Ne commettons, s'il vous plaît, mes chers collègues, la même erreur.

Mme la présidente. La parole est à M. Patrick Bloche.

M. Patrick Bloche. Je ne reviens pas sur le sous-amendement et les chaînes parlementaires qui ont été parfaitement défendues dans cet hémicycle. Je reviens à l'amendement lui-même, c'est-à-dire au plafonnement des ressources du CNC - si tant est qu'il existe encore un plafonnement !

J'ai bien entendu les arguments de M. le rapporteur général du budget. Nous avions déjà eu ce débat en première lecture et, effectivement, le rendement de la TST, dès lors qu'elle a été étendue aux fournisseurs d'accès Internet, a amené le budget du CNC à progresser très fortement ces dernières années.

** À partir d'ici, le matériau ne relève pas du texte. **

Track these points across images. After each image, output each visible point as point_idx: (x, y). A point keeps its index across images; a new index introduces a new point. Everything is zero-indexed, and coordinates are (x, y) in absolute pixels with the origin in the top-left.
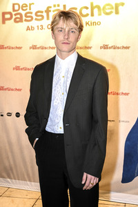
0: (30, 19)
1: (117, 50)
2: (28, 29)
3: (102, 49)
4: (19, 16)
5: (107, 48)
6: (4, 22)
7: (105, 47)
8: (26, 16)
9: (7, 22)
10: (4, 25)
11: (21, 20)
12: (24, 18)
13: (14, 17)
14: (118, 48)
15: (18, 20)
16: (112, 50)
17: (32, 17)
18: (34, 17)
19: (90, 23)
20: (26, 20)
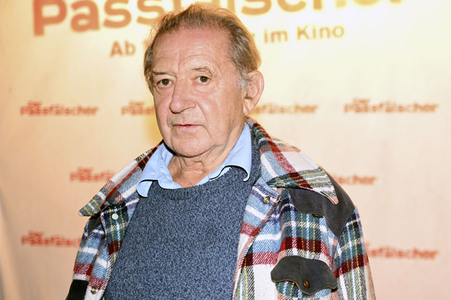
0: (120, 18)
1: (396, 115)
2: (116, 50)
3: (352, 113)
4: (85, 10)
5: (366, 109)
6: (38, 30)
7: (360, 106)
8: (109, 10)
9: (49, 29)
10: (39, 40)
11: (93, 23)
12: (102, 16)
13: (71, 13)
14: (401, 109)
15: (83, 22)
16: (381, 116)
17: (127, 15)
18: (135, 13)
19: (309, 32)
20: (108, 24)
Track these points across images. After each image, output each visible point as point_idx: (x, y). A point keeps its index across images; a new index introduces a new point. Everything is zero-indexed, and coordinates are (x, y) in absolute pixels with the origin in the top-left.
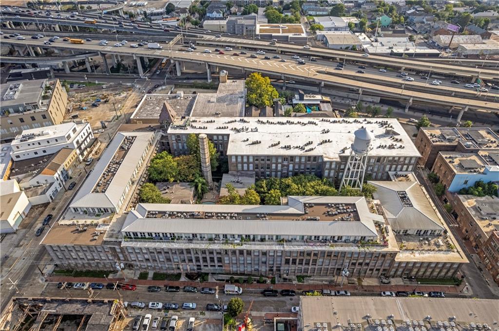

Cela dit, le ministère de la culture en a profité pour « déléguer », si j'ose dire, au CNC le financement de la Cinémathèque, de la Femis, l'école nationale du cinéma, ainsi que 50 millions d'actions culturelles. On lui a également demandé de numériser les salles ainsi que les oeuvres, au titre de sa mission patrimoniale. Bref, on en a profité pour « charger la barque » !

Mais, monsieur le rapporteur général, je ne voudrais pas que vous soyez trop déçu de ne pas obtenir le rendement que vous espériez, ce surplus à partir du plafonnement des ressources du CNC qui aurait pu être reversé au budget de l'État, car, comme le laisse entendre la réponse de Mme la ministre, si l'abattement passe de 55 % à 66 %, sachant que le fonds de soutien du CNC est également financé par deux autres taxes, la nouvelle TST a été calculée pour atteindre tout juste le niveau de 2010, soit 700 millions d'euros, et vous risquez fort de ne pas avoir de surplus, monsieur le rapporteur général !

Nous y gagnerons, car ce qui était critiquable n'était pas tant de plafonner à hauteur de 700 millions d'euros, mais de reverser l'éventuel surplus au budget de l'État. Cela nous faisait courir un risque à l'égard de la Commission européenne, car, je le rappelle, le financement du cinéma et de la production audiovisuelle est un système dérogatoire qui n'est autorisé par Bruxelles que parce qu'il poursuit un objectif culturel.